---------- SUPPLIED PASSAGE ----------
Production
Producer William Alland was attending a dinner party during the filming of Citizen Kane (in which he played the reporter Thompson) in 1941 when Mexican cinematographer Gabriel Figueroa told him about the myth of a race of half-fish, half-human creatures in the Amazon river.
Alland wrote story notes entitled "The Sea Monster" ten years later. His inspiration was Beauty and the Beast. In December 1952, Maurice Zimm expanded this into a treatment, which Harry Essex and Arthur Ross rewrote as The Black Lagoon. Following the success of the 3-D film House of Wax in 1953, Jack Arnold was hired to direct the film in the same format.
The designer of the approved Gill-man was Disney animator Millicent Patrick, though her role was deliberately downplayed by makeup artist Bud Westmore, who for half a century would receive sole credit for the creature's conception.
Jack Kevan, who worked on The Wizard of Oz and made prosthetics for amputees during World War II, created the bodysuit, while Chris Mueller, Jr. sculpted the head.
Ben Chapman portrayed the Gill-man for the majority of the film shot at Universal City, California. The costume made it impossible for Chapman to sit for the 14 hours of each day that he wore it, and it overheated easily, so he stayed in the backlot's lake, often requesting to be hosed down.
He also could not see very well while wearing the headpiece, which caused him to scrape Julie Adams' head against the wall when carrying her in the grotto scenes.
Ricou Browning played the Gill-Man in the underwater shots, which were filmed by the second unit in Wakulla Springs, Florida. Many of the on-top of the water scenes were filmed at Rice Creek near Palatka, Florida.
Novelization
The film was novelized in 1954 by John Russell Fearn under the pseudonym of "Vargo Statten"; and then later, in 1977, in paperback under the pseudonym of "Carl Dreadstone", as part of a short-lived series of books based on the classic Universal horror films.
The book was introduced by Ramsey Campbell, but was written by Walter Harris. The novel offers a completely different Gill-man, who in this version of the story is gigantic, almost as big as the Rita herself, weighing in at 30 tons.
----------
▸ TASKS:
1. Using the passage on the Gill-man film, answer the following:
(a) Who designed the approved Gill-man?
(b) Where did the second unit film the underwater shots?
(c) In what year did John Russell Fearn first novelize the film?
2. Revise the passage on the Gill-man film from "Novelization" to "Universal horror films.", putting "brief" in place of "short-lived".
3. Continue the passage on the Gill-man film, starting after its final sentence.
---------- INFORMATION SUPPLIED ----------
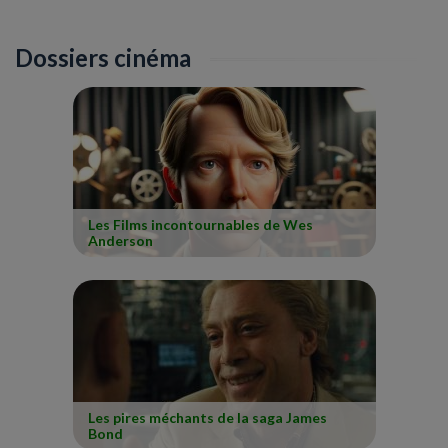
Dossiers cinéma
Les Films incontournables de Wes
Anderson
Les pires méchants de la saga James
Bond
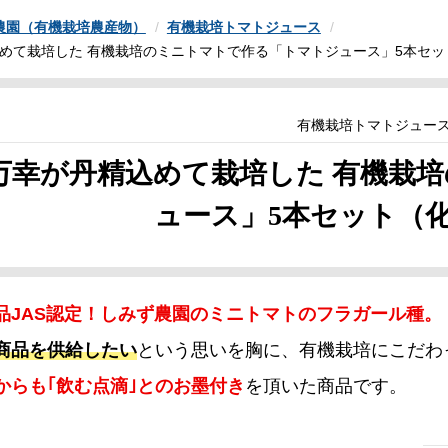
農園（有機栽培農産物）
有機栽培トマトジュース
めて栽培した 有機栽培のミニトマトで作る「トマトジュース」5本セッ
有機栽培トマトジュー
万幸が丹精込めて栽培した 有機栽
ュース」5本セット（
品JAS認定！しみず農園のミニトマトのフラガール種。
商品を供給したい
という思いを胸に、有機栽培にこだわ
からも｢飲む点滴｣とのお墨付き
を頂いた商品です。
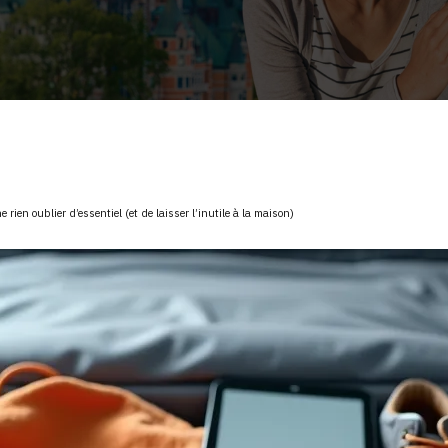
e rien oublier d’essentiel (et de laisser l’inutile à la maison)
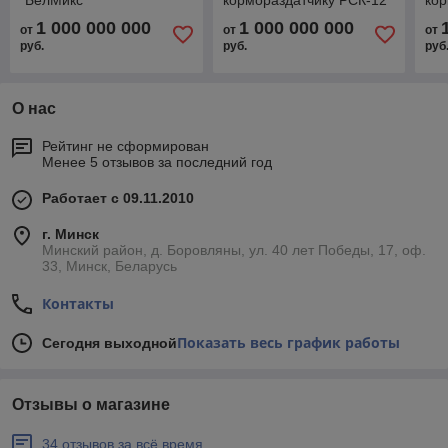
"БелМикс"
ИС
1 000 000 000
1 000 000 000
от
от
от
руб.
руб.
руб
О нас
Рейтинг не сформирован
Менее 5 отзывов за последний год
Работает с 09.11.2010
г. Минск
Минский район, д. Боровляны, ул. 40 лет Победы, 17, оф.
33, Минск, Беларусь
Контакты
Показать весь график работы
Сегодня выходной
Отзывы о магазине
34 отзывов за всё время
----------
▸ RESPONSES BY TASK:
1.
(a) Disney animator Millicent Patrick
(b) Wakulla Springs, Florida
(c) 1954

2.
Novelization
The film was novelized in 1954 by John Russell Fearn under the pseudonym of "Vargo Statten"; and then later, in 1977, in paperback under the pseudonym of "Carl Dreadstone", as part of a brief series of books based on the classic Universal horror films.

3.
It is both coldblooded and warmblooded, is a hermaphrodite, and also possesses a long whip-like tail. The gigantic creature is dubbed "AA", for "Advanced Amphibian", by the expedition team members.
After slaying most of the team members, destroying a Sikorsky helicopter, and kidnapping Kay more than once, the creature is killed by the crew of a US Navy torpedo boat.
The novel also differs greatly with respect to the human characters. Only David Reed and Kay Lawrence remain the same. Mark Williams is a German named "Bruno Gebhardt", and dies not as a result from drowning but by the monster falling on him.
Lucas is named "Jose Goncalves Fonseca de Souza" and is a mostly sympathetic character until his suggestion of throwing the wounded and unconscious Reed to the monster makes an enraged Gebhardt/Williams throw him to the beast instead.
Dr. Thompson and Dr. Maia both die grisly deaths, whereas in the movie they survive; Maia is eaten by the monster, and Thompson is impaled on a long tree branch flung at him by the creature like a spear (in an apparent nod to a deleted scene from Revenge of the Creature wherein the Gill-man killed a guard in this fashion).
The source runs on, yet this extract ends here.